A commercial HVAC (heating, ventilation and air-conditioning) company that carried bigger loads couldn’t get away with the switch, Payne said. But, as a residential service company, he felt he could use the switch as a business advantage. “I’m a bit of an environmentalist and I converted our carbon footprint savings,” he said. “I thought I could talk to my customers that we’ve taken this step for energy efficiency and pollution.”
The company built rear shelving units using most of the existing bolt holes to secure them. They unhooked things like the upper handholds to expose the threaded couplings and used them as connectors.
Finding space for the filters was a big challenge. An enclosed roof rack, which stores filters and other non-daily supplies, eased the cargo burden greatly. Ladders were moved from the inside to a rack on the top as well.
The technicians were relied on for input in the modification process, and some, such as Cross, customized their units further. Cross went to the container store and figured out which type and size of container would work for each part. The result is a tightly packed and labeled network of shelving in the back.
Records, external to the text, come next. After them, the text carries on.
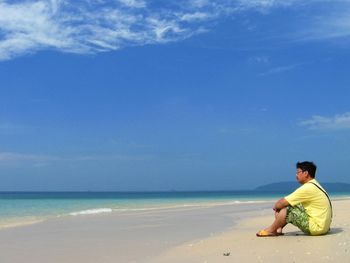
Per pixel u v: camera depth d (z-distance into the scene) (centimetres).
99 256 817
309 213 934
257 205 2991
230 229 1259
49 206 3444
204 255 778
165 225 1433
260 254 754
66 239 1078
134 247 920
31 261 782
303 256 720
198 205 3166
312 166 968
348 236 914
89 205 3588
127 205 3478
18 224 1508
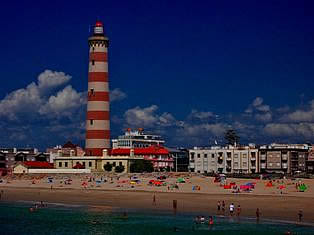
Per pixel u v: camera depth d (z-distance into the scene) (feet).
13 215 316.60
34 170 655.76
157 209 330.75
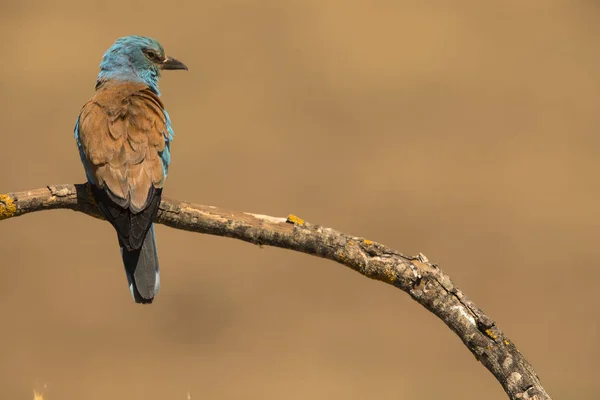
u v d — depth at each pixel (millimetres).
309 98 29078
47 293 20781
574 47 32156
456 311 8578
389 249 8789
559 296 21406
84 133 10016
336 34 32875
Per a directive from the big boss regarding resale value, Cross is meticulous about protecting the unit’s interior. He uses tin foil to protect the door panels, bubble wrap on the driver compartment’s center console and, for equipment in the back, a blanket bought at a 99-cent store.
Making the switch required changing the process of providing equipment and materials for jobs. Whereas the regular cargo vans could carry six motors, the xBs can carry two, and parts such as contactors went from seven or eight to two as well, Cross said.
“You have to be more diligent with your supply,” Cross said, which means making sure to restock during office visits or stopping by a wholesaler on the road as needed. Vendors now deliver some parts on site in certain circumstances.
Payne says some of his veteran techs pushed back, and he finally moved his last holdout into an xB in the past month. Payne said the tech went “kicking and screaming,” but simply couldn’t argue with the $225-275 in fuel savings per month, per vehicle. “At the meeting this morning, I made everyone give him a round of applause for making the change,” he said.
The company bought 12 new xBs last year, and this new build out became the collaborative effort of what worked and what didn’t. “The first six years were the great experiment,” Payne admits.
“We made this shift, and now [the technicians] would not go back in a million years,” Payne said. “They have comfortable cars to drive; they’re easy to park, have great stereos and comfortable air conditioning, and they get a lot of compliments.”
And sometimes, those compliments come from unusual places. “We drove by a school and the kids came running over thinking we were the ice cream man,” Cross said.